Tomorrow can bring us nothing,
But He will bear us through:
Who gives the lilies clothing
Will clothe His people, too:
Beneath the spreading heavens
No creature but is fed;
And He Who feeds the ravens
Will give His children bread.
Though vine nor fig tree neither
Their wonted fruit should bear,
Though all the fields should wither,
Nor flocks or herds be there
Yet, God the same abiding,
His praise shall tune my voice;
For, while in Him confiding,
I cannot but rejoice.
Looking Upwards in a Storm
- God of my life, to Thee I call,
- Afflicted at Thy feet I fall;
- When the great water-floods prevail,
- Leave not my trembling heart to fail!
- Friend of the friendless and the faint,
- Where should I lodge my deep complaint,
- Where but with Thee, whose open door
- Invites the helpless and the poor!
- Did ever mourner plead with Thee,
- And Thou refuse the mourner’s plea?
- Does not the word still fix’d remain,
- That none shall seek Thy face in vain?
- That were a grief I could not bear,
- Didst Thou not hear and answer prayer:
- But a prayer-hearing, answering God
- Supports me under every load.
- Fair is the lot that’s cast for me;
- I have an Advocate with Thee;
- They whom the world caresses most
- Have no such privilege to boast.
- Poor though I am, despised, forgot,
- Yet God, my God, forgets me not:
- And he is safe, and must succeed,
- For whom the Lord vouchsafes to plead.
Light shining out of Darkness
- God moves in a mysterious way,
- His wonders to perform;
- He plants his footsteps in the sea,
- And rides upon the storm.
- Deep in unfathomable mines
- Of never-failing skill,
- He treasures up his bright designs,
- And works his sov’reign will.
- Ye fearful saints, fresh courage take,
- The clouds ye so much dread
- Are big with mercy, and shall break
- In blessings on your head.
- Judge not the Lord by feeble sense,
- But trust him for his grace;
- Behind a frowning providence
- He hides a smiling face.
- His purposes will ripen fasts,
- Unfolding ev’ry hour;
- The bud may have a bitter taste,
- But sweet will be the flow’r.
- Blind unbelief is sure to err,
- And scan his work in vain;
- God is his own interpreter,
- And he will make it plain.
Cowper was no blind and deaf optimist.

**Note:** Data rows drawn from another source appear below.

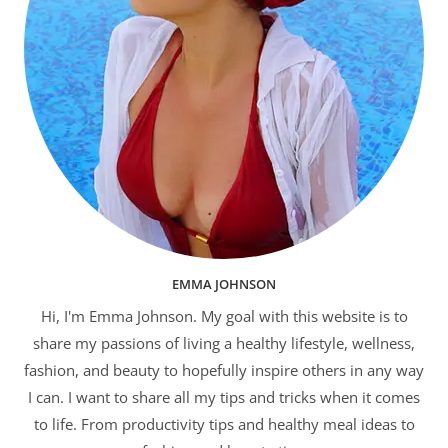
EMMA JOHNSON
Hi, I'm Emma Johnson. My goal with this website is to
share my passions of living a healthy lifestyle, wellness,
fashion, and beauty to hopefully inspire others in any way
I can. I want to share all my tips and tricks when it comes
to life. From productivity tips and healthy meal ideas to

He was (and I, along with him, am) under no impression that anything he could do could earn God’s favor. He was no legalist. He, along with Job and I, didn’t know why God does or allows everything that comes to pass. Still, I think he would have agreed, as I do, with fellow hymn writer, Daniel Whittle, who was incidentally just agreeing with scripture, when he wrote the refrain “But I know whom I have believed, and am persuaded that he is able to keep that which I’ve committed unto him against that day.”